Pierwsza podwyżka stóp procentowych w USA nie wywołała większych wahań na rynku finansowym. Zdaniem analityków, decyzja ta wsparła złotego i pozytywnie wpłynie na giełdy w Europie.
"Po siedmiu latach Rezerwa Federalna podwyższyła stopy procentowe o 25 punktów bazowych. Jedynak nacisk na jedynie nieznaczną i stopniową podwyżkę ograniczył wczoraj wzrost dolara, który umocnił się w stosunku do euro i złotego, ale nieznacznie. Spodziewamy się, że Fed będzie podwyższał stopy procentowe raz na kwartał w 2016 roku, chociaż na rynku zdają się przewidywać powolniejszą podwyżkę" - powiedział ISBnews analityk Ebury Matthew Ryan.
Zdaniem dyrektora zarządzającego Saxo Bank Polska Macieja Jędrzejaka, Fed przysłużył się rynkom wschodzącym, co szczególnie widać w notowaniach złotego.

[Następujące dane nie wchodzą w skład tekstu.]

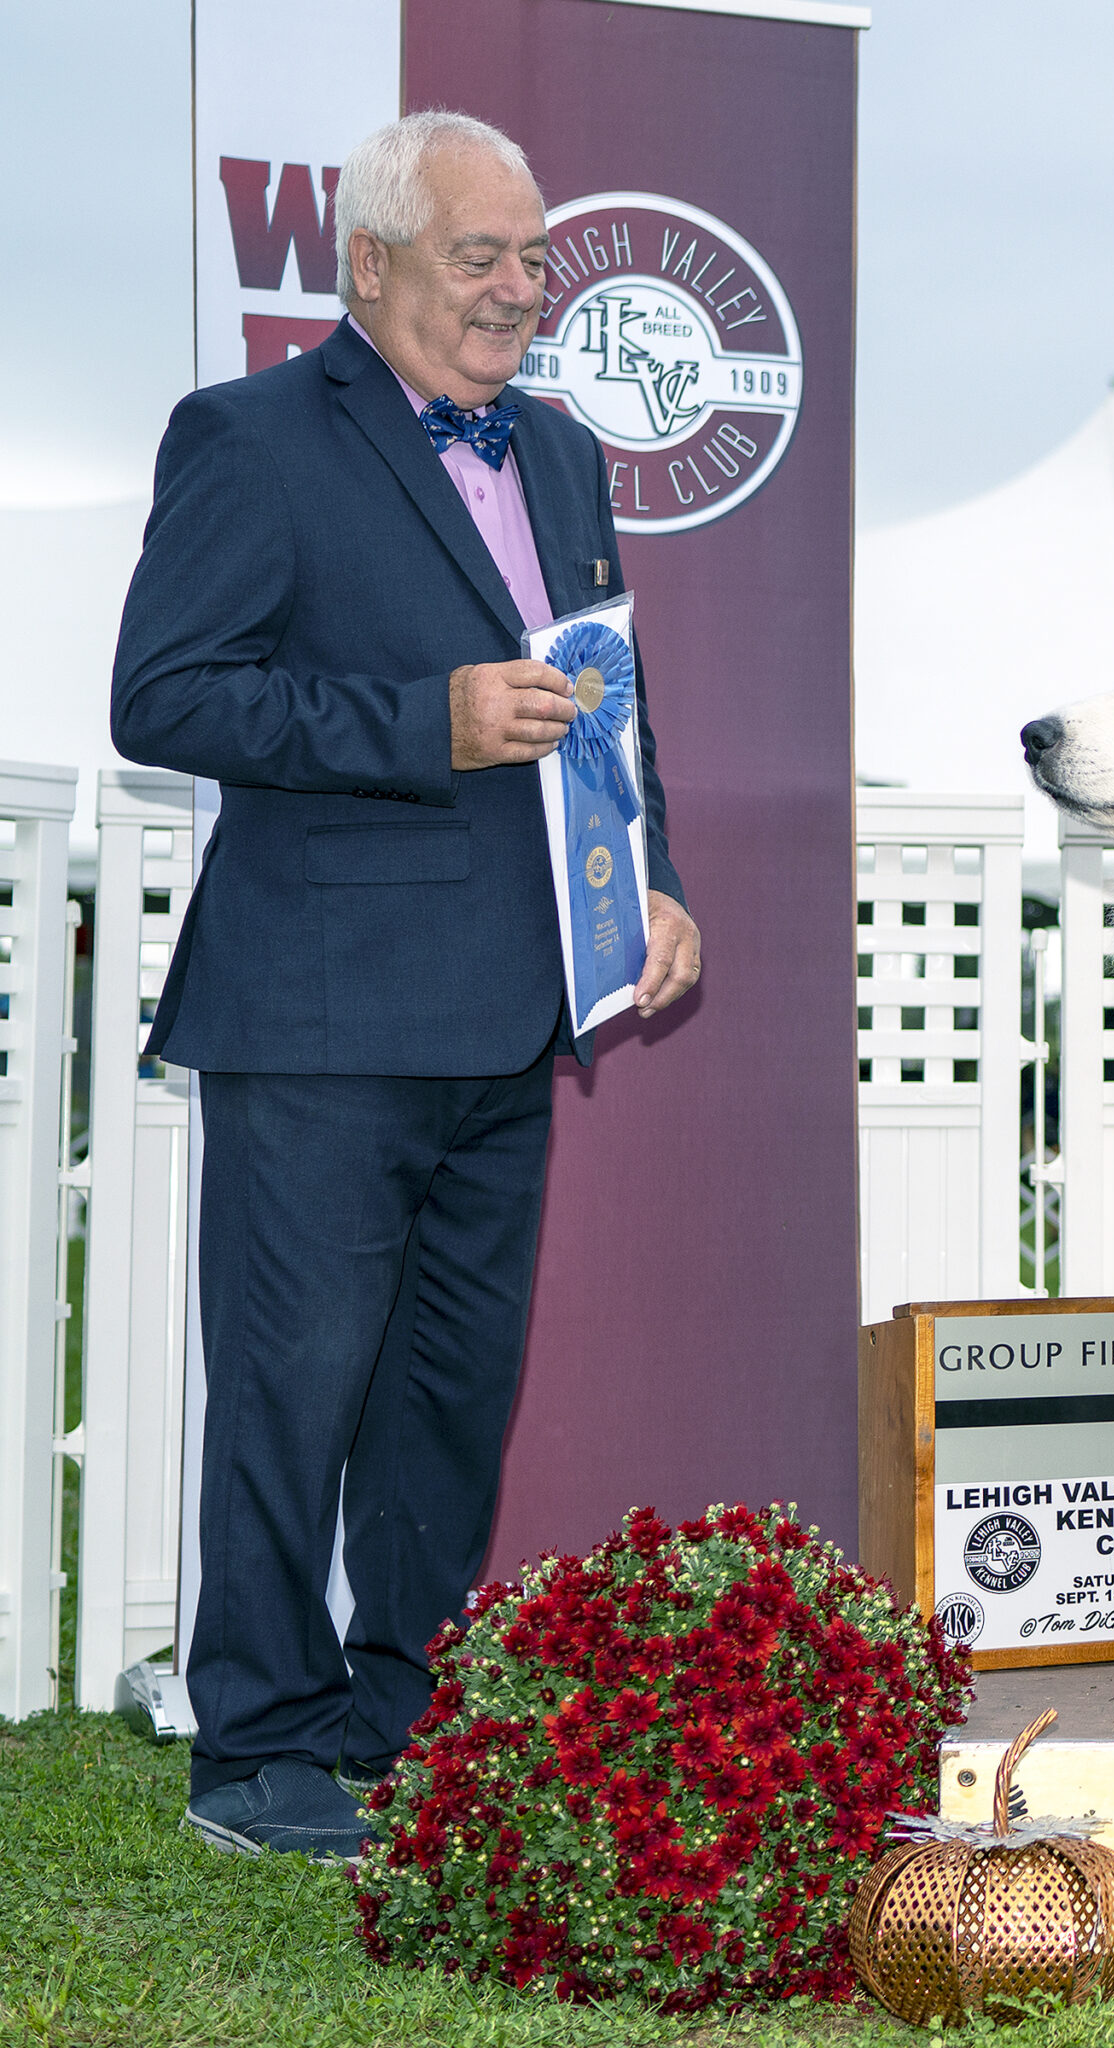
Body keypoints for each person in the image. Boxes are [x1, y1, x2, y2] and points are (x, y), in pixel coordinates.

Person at [111, 110, 701, 1861]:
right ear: (368, 265)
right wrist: (421, 721)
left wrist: (652, 881)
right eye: (479, 256)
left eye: (535, 258)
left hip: (515, 1009)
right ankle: (257, 1747)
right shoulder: (245, 436)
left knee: (448, 1397)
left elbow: (605, 699)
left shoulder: (566, 454)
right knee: (290, 1394)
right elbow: (166, 696)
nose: (520, 289)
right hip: (317, 1012)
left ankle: (406, 1716)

"Podwyżka stóp w USA to dobra wiadomość dla takich walut jak nasza. Giełdy naszego regionu Europy też powinny zyskać, choć w przypadku Polski spore znaczenie będzie miało - poza globalnym wzrostem zainteresowania emerging markets, wynikającym z zaostrzenia polityki monetarnej w USA - stopniowe wygaszanie emocji związanych ze zmianami personalnymi w dużych spółkach Skarbu Państwa i zamknięciem tematu podatku bankowego" - napisał Jędrzejak w komentarzu przesłanym ISBnews.
Według niego, dolar raczej pozostanie mocny, giełdy ożyją i spadnie awersja do ryzyka. "Balon emocji wreszcie pękł. Oczywiście, nie dotyczy to rynku ropy, na którym jedna niespodzianka goni drugą. Wczoraj znowu okazało się, że zapasy paliw w USA zamiast spadać, rosną" - dodał Jędrzejak.
Federalny Komitet Otwartego Rynku (FOMC) postanowił podnieść wczoraj poziom głównej stopy procentowej do 0,25-0,5% z 0-0,25%. Decyzja ta była zgodna z oczekiwaniami rynku - analitycy spodziewali się w tym miesiącu pierwszej podwyżki stóp procentowych w USA od 2006 r.